The Power of Words

Specialties Correctional

Published

Specializes in I have watched actors portray nurses.

The paraplegic inmate was "relocated to the floor," according to the official statement from the sheriff's office (http://www.tampabay.com/components/video/?bctid=47948381001). Interesting way to describe the event. It almost gives one the impression the inmate was gently lowered to the floor for his own protection. Um...

Words. They can turn a gut-wrenching display of inhumanity in to a clinically necessary protocol in a matter of seconds. If delivered from the veil of authority and power, under the guise of "treatment," one can almost buy anything.

They are no longer cross-gender "strip searches," conducted to demean, humiliate and degrade, but rather they are "unclothed searches" conducted for the inmate's own safety.

The guards at Abu Ghraib initially attempted to described the forced masturbation as a strategy for "keeping the detainees awake." '

Ahh... and then there are those zany Stun Guns. They can no longer, legally, be described as non-lethal weapons. Why? Because they are not. They must now be descibed as "less-than-lethal." Our society had to learn that one the hard way -- hundreds of deaths since they were first implement. Doh!

In its sales pitch, the primary manufacturer of the restraint chair describes its "device," or "correctional tool," application as comparable to that of cupping your hands gently around a distressed bird in an effort to calm it down and protect it from itself. The inmates call it the "devil chair." Umm... interesting dichotomy in describing the same thing.

Words. They can twist logic in to illogic, reverse decency and compasion with one or two substitutions, and infect a collective mindset with laser-like precision.

Then there are those tried and true ones: "resisting" and "noncompliant," They can be used in just about any imaginable correctional scenario, lowered like a blank check on human dignity, and delivered like a permanent flaming line through fundamental human righs with the greatest of ease.

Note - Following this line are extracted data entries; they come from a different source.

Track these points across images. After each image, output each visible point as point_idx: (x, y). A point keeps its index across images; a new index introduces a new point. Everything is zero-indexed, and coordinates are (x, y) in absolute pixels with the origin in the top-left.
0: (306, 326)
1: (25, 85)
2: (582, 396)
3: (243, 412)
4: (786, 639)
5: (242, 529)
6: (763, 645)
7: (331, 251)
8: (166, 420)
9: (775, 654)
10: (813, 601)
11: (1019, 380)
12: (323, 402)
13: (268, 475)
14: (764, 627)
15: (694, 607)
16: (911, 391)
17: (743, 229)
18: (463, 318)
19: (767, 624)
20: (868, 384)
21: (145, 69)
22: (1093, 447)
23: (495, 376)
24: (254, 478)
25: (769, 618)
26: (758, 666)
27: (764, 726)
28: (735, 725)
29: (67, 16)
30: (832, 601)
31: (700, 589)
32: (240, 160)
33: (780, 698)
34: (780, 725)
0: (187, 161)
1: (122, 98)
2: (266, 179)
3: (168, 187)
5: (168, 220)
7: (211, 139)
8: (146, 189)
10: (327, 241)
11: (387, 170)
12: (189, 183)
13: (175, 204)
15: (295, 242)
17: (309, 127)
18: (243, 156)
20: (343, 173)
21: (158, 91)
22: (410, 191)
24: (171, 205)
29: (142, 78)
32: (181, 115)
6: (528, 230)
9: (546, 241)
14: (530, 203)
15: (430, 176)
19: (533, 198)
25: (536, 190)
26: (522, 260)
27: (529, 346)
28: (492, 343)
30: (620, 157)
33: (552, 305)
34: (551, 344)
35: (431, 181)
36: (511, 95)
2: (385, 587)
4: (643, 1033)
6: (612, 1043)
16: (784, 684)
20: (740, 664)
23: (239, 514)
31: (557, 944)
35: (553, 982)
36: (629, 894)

Preemptive taser shots, one, two, three, etc.... they "save lives," according to most law enforcement PR departments. Why chase down the teenager that ran on to the MLB outfield as a prank, as we did for so many years in the past? Now, simply tase him. Zzzzzz! We have saved him!

Words can present the irrational as rational. Back in the early 1930s, a very evil man rose to power and changed the world by using his words -- his ability to twist the truth. He really had little else to use.

The small cages in which inmates are forced to stand (someplace down South) while wearing only too small underwear ("daisy dukes"), for hours on end "under observation" for suicide prevention are not really what they are -- "squirrel cages" -- but, rather, they are "observation cells." It cleans up nicely doesn't it?

Words, however, can only produce half of the conversion. Ultimately, people have to search their souls and either recognize the truth for what it is or accept the blind justification tucked safely under the veil of knowledge.

Walking along a frozen dream, I happen on a solitary man. Who is this man thinking his thoughts on my time, in my space? I wonder, if I am to understand this must I awake? But, when is a frozen dream frozen, for if I am to see it as such must I then be awake? Dreaming through reality is easy and polite. It is narrow imagination on an imaginary canvas.

Half-hearted humanism delivered during a brief window of opportunity is but an ice pick chipping on one's frozen soul. The opportunity is far from frozen -- it arrives and passes many times each day. Opportunities taken can be recognized as divine sparks igniting one's compassion -- one's true identity. Does everyone get these opportunities? Absolutely! It is an opportunity to hear a broken voice as a crushed spirit. It is an opportunity to recognize the faulty foundation on which we stand. The higher one is perched, the greater is the opportunity.

A moral catharsis when nobody is looking or listening is little more than a squirrel caged incarceration of mind and spirit when nobody is thinking.

1. The United States of America locks up more people than any other nation in the world. Think about that. We lock up more people than China and the Russian Federation. We lock up more people than Brazil.

2. Long-term solitary confinement -- a U.S. favorite -- is increasingly common in the United States. The "hole" is used for just about anything these days. The United Nations Committee against Torture defines confinement in supermax prisons and control units as torture.

3. "Electronic weapons," a.k.a. Stun Guns are increasingly common in U.S. correctioinal facilities. People are getting stunned for almost anything these days. I recently read an article where one deputy was fired for tasing his female colleage as a prank. When I read that, I thought to myself... wow, what must he be doing with the "disrespectful" inmates. The United Nations Committee against Torture has concluded that the use of electronic shock devices is torture.

4. In the United States, prisons are the new asylums. In 2006, 65% of people in jail, 56% of people in state prisons, and 45% of people in federal prisons had symptoms of serious mental illness (Source: National Alliance on Mental Illness). Zzzzz!... come out of your cell and stop hearing voices!

Is all this working? Should this punitive mindset be fixing the crime problem? Shouldn't we have less crime than say, China, for example?

Words - they often mean as much by their absence as by their presence. How do correctional nurses navigate the custody culture language? How do nurses partake in these twists and turns and still maintain a simple, yet powerful, nursing standard predicated on humane clinical empathy?